# Spa hose question



## gpinjason (Nov 10, 2009)

Ok, I'm working on snorkeling my 02 400 Kodiak and just had a question about connecting the spa hose to the pvc... what is the best way? it is the same diameter as the 1.5" pvc pipe, so it fits snug into the pvc connectors (90s, 45s, etc). If I just glue them into the pvc connector will it hold together good enough? I've seen that some people use the rubber couplings that clamp onto the OD of the hose and pipe, but I was worried that the hose would collapse some with the clamp on it... 

Which of these works better? I only want to do this once, cuz it's a PITA


----------



## Polaris425 (Dec 16, 2004)

See my reply in your other thread  haha..


----------



## phreebsd (Dec 16, 2004)

ive used rubber coupler on the outside of spa hose. it works just fine. apply silicone on it as well.


----------



## gpinjason (Nov 10, 2009)

Polaris425 said:


> See my reply in your other thread  haha..

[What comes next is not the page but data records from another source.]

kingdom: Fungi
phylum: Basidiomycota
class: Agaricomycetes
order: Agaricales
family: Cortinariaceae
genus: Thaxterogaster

but you didn't answer the question in this thread... I already have the spa hose, just trying to figure out the best way to connect it... :stooges:


Phreebsd, what kind of silicone? Will RTV work, or like regular clear silicone like for windows and stuff?


----------



## Bootlegger (Dec 18, 2008)

I use the Red RTV Hi-Temp...is a lot more sticky.


----------